Arrondissements 8, 9
Numbers: 3, 8,
Leading up to the Saint-Lazare station built in 1837 the road was called du Havre in 1845 after the port in Normandy that the station served. The name was extended to include a section of the Rue de la Chaussée-d’Antin with its reference to the Duke of Antin whose town mansion was built there.
The earlier name had been changed during the French Revolution first to Rue Mirabeau le Patriote from 1791 to 1793 and then to Rue du Mont-Blanc from 1793 to 1816. With the Bourbon restoration it had gone back to Chaussée-d’Antin.
The odd numbers in the road are in the 9th arrondissement and the even numbers in the 8th.

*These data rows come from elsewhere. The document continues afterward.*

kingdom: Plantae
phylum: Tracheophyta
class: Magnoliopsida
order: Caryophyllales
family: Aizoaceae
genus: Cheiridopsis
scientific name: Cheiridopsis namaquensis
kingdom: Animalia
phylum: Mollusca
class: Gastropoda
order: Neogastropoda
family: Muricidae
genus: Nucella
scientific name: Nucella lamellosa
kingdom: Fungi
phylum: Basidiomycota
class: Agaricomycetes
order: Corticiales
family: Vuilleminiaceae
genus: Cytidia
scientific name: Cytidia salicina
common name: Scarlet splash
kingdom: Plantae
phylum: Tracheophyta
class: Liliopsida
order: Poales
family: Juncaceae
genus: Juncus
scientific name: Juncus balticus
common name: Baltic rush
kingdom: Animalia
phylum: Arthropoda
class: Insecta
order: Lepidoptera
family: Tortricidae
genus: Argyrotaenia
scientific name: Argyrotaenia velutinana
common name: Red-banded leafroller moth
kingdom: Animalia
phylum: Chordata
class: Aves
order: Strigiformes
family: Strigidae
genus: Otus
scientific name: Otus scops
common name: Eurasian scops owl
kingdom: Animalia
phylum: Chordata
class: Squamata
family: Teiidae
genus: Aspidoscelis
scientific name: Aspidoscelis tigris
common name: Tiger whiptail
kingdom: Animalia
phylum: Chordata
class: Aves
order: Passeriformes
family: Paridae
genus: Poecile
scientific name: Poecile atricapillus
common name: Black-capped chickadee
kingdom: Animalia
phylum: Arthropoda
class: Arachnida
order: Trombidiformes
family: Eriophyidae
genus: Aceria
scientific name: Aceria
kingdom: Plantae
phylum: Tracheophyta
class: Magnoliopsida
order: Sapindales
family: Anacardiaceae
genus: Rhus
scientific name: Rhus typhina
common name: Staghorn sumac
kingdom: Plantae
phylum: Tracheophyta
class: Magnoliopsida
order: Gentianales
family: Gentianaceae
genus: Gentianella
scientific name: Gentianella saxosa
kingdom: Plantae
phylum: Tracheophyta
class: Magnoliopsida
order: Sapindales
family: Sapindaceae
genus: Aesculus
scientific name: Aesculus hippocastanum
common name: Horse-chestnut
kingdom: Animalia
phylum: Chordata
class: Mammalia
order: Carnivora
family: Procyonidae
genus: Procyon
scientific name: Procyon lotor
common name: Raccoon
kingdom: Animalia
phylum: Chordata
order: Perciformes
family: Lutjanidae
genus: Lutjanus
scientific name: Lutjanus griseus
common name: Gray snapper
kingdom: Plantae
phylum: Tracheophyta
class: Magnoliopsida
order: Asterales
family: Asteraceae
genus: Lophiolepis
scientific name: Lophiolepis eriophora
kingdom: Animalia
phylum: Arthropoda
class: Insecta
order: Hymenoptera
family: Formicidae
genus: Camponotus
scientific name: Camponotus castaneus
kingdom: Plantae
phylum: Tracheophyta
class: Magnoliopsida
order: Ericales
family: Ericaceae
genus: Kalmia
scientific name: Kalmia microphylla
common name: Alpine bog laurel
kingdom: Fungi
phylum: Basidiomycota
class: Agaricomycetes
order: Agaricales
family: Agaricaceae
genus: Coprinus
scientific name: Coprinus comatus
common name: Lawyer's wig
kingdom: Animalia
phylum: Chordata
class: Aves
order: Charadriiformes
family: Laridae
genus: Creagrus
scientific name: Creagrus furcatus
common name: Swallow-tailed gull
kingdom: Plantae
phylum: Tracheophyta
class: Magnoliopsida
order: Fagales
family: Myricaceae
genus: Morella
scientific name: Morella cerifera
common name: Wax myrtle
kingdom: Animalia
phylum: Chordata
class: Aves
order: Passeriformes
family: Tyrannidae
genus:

Emile Zola was often seen walking in this road, since in 1897 he rented an apartment at No. 3 for Jeanne Rozerot, his mistress and mother of his two children.
At No. 8 the Lycée Condorcet, opened in 1803, in the relatively recent monastery of the Capucin monks built in 1780 and nationalised in the Revolution, is one of the four oldest secondary schools in Paris.
Besides three former presidents of the Republic, among the leftists who were educated there were Victor Schoelcher and Paul Verlaine, and much more recently Alain Krivine. Jaurès and Sartre both briefly taught philosophy there while Mallarmé taught English.